** Problem statement **
Retype all of the data word for word, without pictures.

----------

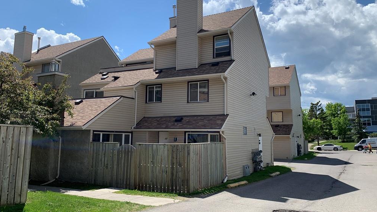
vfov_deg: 40.2
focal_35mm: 29
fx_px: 290
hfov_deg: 66.0
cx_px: 185
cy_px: 96
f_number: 1.8
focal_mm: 4.25
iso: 25
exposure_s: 1/2611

----------

** Response to the task **
vfov_deg: 40.2
focal_35mm: 29
fx_px: 290
hfov_deg: 66.0
cx_px: 185
cy_px: 96
f_number: 1.8
focal_mm: 4.25
iso: 25
exposure_s: 1/2611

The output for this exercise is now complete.